こんにちは、ボイストレーナーの金子太登です。
今回は、一生懸命練習しているのに歌が上手くならない理由を現役ボイストレーナーが徹底解説します。
ぜひ最後までご覧くださいね。
1.日本特有の感覚に頼ったトレーニング
感覚に頼ったトレーニングは、歌の上達を遅らせる大きな原因になります。
というのも、多くの日本のボイストレーニングでは、
「頭に響かせて!」
「鼻に響かせて!」
といったトレーナー個人の感覚に頼った指導が普通にまかり通ってしまっているんですね。
実際に、
先生「鼻に響かせて」
金子(私)「響かせてます」
先生「いや、響きの位置を高くしていくんだよ!」
金子(私)「響きを上に持っていくように頑張っています!」
先生「…」
こんなやりとりはどのスクールのどの先生に当たっても、もはや定番のやりとりでした。笑
しかし、このような感覚的な指導は、
”すでに正しい発声ができる人間にしか分からない”
という点で、大きな問題があるのです。
ちょっと分かりにくいかもしれないので、実験をしてみましょう。
胸に手を当てて、おもいきり低い地声を出してみてください。
きっと、あたかも胸が振動したように感じると思います。
でもその時あなたは
「胸に声を響かせてやるぞ!!」
とは一切考えなかったはずです。
低い声を出したら、勝手に胸が振動する感じがした
ただ、それだけのことですよね。
高音もそれと全く同じなのです。
正しい発声で高い声を出すと、”結果的に”鼻や頭に響きを感じるのです。
でも、それは正しい発声で歌えている人間だからわかることであって、まだ正しい発声を習得していない段階の方が
いくら頭や鼻に声を響かせても上手くなることはほとんどないのです。
つまり、感覚的な指導は、”結果論”ということです。
着実に歌唱力を高める2つのステップ
確実に歌唱力を高めることができる2つのステップは、とてもシンプルです。
ステップ① 発声の力を高める
ステップ② 実際に歌う練習をする
たった2つのステップを踏むだけで、誰でも歌が上手くなるのですね。
一つ一つ解説していきます。
ステップ① 発声の力を高める
発声とは声の出し方ですが、
この声の出し方を徹底して高めていくことが、何よりも優先すべきことです。
というのも、声の出し方が上手くないと、
高い声を地声のように出したい(理想) → 高い声は裏声でしか発声できない(現実)
疲れずに大きな声を出したい(理想) → どんなに大きな声を出しても、遠くまで響く声にならない(現実)
などなど、思うように表現することができないからです。
だからこそ、まずは徹底して声の出し方、つまり発声の力を高めていき、
どんな表現にも対応できる土台をしっかりと固めていきましょう。
もちろん、その時は、感覚的な曖昧なトレーニングではなく、
科学的な根拠に基づいた効果的なトレーニングをしていくのが大切です。
ステップ② 実際に曲を歌う練習をする
ステップ①の発声の力を高めるだけでも、相当なレベルまでいけると思います。
地声のような高い声
パワフルな声量
全て手に入ります。
がしかし、それだけは高い歌唱力には一歩届かないのも事実です。
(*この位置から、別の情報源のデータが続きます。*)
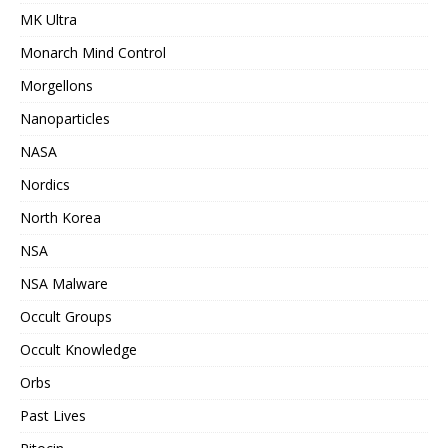
MK Ultra
Monarch Mind Control
Morgellons
Nanoparticles
NASA
Nordics
North Korea
NSA
NSA Malware
Occult Groups
Occult Knowledge
Orbs
Past Lives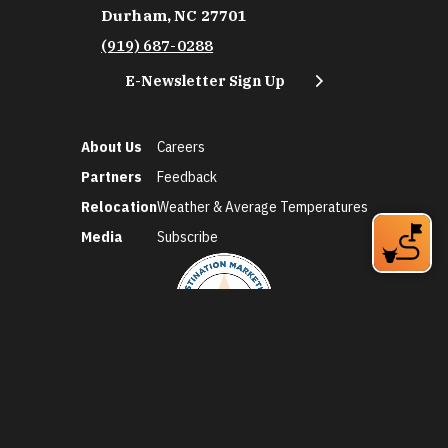
Durham, NC 27701
(919) 687-0288
E-Newsletter Sign Up
About Us
Careers
Partners
Feedback
Relocation
Weather & Average Temperatures
Media
Subscribe
©2026 Discover Durham. All Rights Reserved.
Privacy Policy
Social Media Policy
やはり実際に歌う練習をしないことには、高い歌唱力には到達できません。
ですから、実際に曲を歌っていく練習をしていきましょう。
ただし!
ここからが重要なのですが、やみくもにカラオケに行って好きな曲を歌いこんでもなかなか歌の上達は見込めません。
歌が上手くなる”明確なロジック”を知った上で、曲の練習をしていくべきです。
普通、
「もっと感情を込めて!」
「抑揚をつけて!」
等々、曖昧な指導がされることが多いのですが、なかなかそれではどのように歌ったらいいか分かりません。
だからこそ、そういった曖昧な方法ではなく、
このような抑揚の付け方は、顎を使った抑揚のつけ方だ
このような音の取り方は、音を2つで捉える洋楽的な音の取り方だ
こんな風に、”歌が上手い”という抽象的な要素を、言葉で言い表せる要素に
細かく分解していくのです。
このように、ステップ①の発声の力を高める段階にしても、
ステップ②の、実際に曲を歌う練習にしても、
明確な根拠があるトレーニングをしていくことが大切です。